Targeted therapy for DNA damage response and homologous recombination repair defects: The Olaparib Combinations trial

Background: Mutations in genes encoding proteins involved the DNA damage response (DDR) occur in up to 20% of patients with cancer. It is unknown whether poly(adenosine diphosphate ribose) polymerase (PARP) inhibitors, alone or in combination with ATR or AKT inhibitors, have histology-agnostic clinical efficacy in tumors with DDR mutations or PI3K/AKT pathway mutations, respectively. Methods: The Olaparib Combinations (OLAPCO) trial enrolled patients in treatment arms based on next-generation sequencing results. In cohorts 1 and 2, patients with tumors harboring DDR mutations received either the PARP inhibitor olaparib or olaparib and the ATR inhibitor ceralasertib. In cohort 3, patients with tumors with PI3K-AKT pathway alterations or ARID1A mutations received olaparib and capivasertib. The primary end point was overall response rate (ORR) at 16 weeks assessed by the Response Evaluation Criteria in Solid Tumors, version 1.1. Results: Sixty-six patients were treated, including 26 on olaparib monotherapy, 24 on olaparib and ceralasertib, and 16 on olaparib and capivasertib. Among all patients treated, the ORR was 6.1% and the clinical benefit rate was 31.2% with a median duration of benefit (DoB) of 11 months.
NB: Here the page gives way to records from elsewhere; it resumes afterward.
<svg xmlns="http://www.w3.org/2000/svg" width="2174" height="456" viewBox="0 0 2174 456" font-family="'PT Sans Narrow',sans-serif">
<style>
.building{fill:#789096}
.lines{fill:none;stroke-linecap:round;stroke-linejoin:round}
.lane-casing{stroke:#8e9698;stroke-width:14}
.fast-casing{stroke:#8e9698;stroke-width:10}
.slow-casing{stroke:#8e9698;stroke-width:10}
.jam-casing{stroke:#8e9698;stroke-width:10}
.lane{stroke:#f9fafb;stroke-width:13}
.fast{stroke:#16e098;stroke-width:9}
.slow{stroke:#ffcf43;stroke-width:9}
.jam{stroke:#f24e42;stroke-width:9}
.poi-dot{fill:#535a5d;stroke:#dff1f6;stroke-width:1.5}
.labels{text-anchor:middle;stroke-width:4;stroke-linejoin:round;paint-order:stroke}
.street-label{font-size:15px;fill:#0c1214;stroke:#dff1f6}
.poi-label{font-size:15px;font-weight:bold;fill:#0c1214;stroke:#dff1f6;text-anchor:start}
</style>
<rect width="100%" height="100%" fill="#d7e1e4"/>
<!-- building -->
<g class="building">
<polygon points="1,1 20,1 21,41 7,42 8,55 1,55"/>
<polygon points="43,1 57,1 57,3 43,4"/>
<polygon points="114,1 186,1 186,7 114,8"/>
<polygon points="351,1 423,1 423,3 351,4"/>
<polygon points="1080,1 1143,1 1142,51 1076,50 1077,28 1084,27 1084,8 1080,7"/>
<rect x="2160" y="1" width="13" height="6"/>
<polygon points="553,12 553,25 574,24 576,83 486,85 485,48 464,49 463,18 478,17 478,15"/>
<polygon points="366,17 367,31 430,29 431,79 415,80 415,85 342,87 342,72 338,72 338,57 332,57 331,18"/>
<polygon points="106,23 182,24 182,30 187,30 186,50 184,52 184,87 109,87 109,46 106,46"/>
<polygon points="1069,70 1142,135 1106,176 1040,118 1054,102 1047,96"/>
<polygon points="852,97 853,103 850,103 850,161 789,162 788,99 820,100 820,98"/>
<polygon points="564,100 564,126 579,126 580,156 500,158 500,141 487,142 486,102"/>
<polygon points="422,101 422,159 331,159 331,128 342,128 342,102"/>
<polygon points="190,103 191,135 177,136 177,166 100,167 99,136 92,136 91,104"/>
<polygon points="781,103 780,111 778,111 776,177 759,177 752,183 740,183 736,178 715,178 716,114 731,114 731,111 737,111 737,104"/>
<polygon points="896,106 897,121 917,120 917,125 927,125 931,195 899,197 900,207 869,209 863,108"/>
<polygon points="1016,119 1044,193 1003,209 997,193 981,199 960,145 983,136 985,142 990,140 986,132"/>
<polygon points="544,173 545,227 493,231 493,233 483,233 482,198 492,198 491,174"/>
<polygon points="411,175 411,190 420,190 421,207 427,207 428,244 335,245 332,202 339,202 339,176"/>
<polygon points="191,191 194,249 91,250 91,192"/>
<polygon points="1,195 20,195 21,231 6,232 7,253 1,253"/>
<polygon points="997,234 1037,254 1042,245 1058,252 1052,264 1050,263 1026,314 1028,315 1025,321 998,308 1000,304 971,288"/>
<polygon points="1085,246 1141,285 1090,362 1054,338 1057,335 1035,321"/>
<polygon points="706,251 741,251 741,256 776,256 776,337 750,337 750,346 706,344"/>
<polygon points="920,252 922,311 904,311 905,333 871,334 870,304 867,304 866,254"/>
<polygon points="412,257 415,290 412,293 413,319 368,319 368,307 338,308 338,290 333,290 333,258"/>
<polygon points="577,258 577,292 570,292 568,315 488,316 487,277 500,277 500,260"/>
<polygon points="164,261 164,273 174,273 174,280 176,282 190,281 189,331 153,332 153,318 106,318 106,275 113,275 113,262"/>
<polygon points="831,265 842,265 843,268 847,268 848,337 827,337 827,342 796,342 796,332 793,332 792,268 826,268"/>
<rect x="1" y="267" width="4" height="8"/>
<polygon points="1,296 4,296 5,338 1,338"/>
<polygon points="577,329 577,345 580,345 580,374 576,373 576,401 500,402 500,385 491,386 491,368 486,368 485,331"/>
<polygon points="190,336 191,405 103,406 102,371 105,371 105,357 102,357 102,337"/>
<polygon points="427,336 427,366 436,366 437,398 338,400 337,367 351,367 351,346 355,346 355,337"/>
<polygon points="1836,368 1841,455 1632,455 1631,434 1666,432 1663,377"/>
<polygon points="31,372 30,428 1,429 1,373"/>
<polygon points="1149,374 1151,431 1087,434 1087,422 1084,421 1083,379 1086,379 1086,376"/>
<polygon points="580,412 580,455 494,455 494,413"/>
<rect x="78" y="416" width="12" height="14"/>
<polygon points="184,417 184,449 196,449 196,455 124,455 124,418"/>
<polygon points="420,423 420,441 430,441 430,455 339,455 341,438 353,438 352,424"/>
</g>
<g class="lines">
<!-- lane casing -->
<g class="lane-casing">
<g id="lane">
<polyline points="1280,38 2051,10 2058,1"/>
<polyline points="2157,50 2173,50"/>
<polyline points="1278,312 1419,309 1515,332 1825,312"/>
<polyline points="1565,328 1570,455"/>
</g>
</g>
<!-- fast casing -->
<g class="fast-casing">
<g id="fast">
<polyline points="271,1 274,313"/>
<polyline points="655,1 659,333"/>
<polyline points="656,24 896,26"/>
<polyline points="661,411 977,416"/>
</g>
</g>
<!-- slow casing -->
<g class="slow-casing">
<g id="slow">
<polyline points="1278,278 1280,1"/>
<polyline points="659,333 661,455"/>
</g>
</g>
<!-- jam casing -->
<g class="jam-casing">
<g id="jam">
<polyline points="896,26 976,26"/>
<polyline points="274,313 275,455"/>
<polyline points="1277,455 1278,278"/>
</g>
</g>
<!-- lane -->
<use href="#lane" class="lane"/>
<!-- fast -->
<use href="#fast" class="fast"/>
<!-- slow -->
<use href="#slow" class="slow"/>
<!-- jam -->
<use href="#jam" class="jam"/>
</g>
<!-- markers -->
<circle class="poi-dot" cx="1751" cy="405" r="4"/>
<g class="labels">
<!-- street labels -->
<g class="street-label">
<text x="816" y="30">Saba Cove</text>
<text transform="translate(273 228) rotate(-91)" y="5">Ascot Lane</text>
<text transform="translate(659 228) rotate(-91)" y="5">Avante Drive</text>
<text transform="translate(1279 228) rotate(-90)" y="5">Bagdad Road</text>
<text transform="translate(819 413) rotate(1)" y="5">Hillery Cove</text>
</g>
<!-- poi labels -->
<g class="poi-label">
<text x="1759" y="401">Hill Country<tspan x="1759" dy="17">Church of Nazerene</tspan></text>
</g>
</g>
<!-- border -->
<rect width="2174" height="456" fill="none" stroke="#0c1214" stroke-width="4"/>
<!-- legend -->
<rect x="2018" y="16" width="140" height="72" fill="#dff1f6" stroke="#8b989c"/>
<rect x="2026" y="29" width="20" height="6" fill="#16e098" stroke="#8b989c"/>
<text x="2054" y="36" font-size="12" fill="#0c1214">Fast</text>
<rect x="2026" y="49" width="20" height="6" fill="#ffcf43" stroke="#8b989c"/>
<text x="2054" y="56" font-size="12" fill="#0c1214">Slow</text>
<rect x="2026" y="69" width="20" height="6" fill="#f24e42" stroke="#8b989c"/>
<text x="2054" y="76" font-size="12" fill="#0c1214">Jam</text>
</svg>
Among seven patients with platinum- and PARP inhibitor-resistant high-grade ovarian serous cancer in the olaparib and ceralasertib arm, one had a partial response and four had stable disease with a median DoB of 10 months. No unexpected toxicities were observed. Conclusion: The study failed to meet its primary end point of ORR. DDR and homologous recombination repair defects are not consistently actionable with olaparib as monotherapy or in combination with other targeted therapies in a histology-agnostic manner.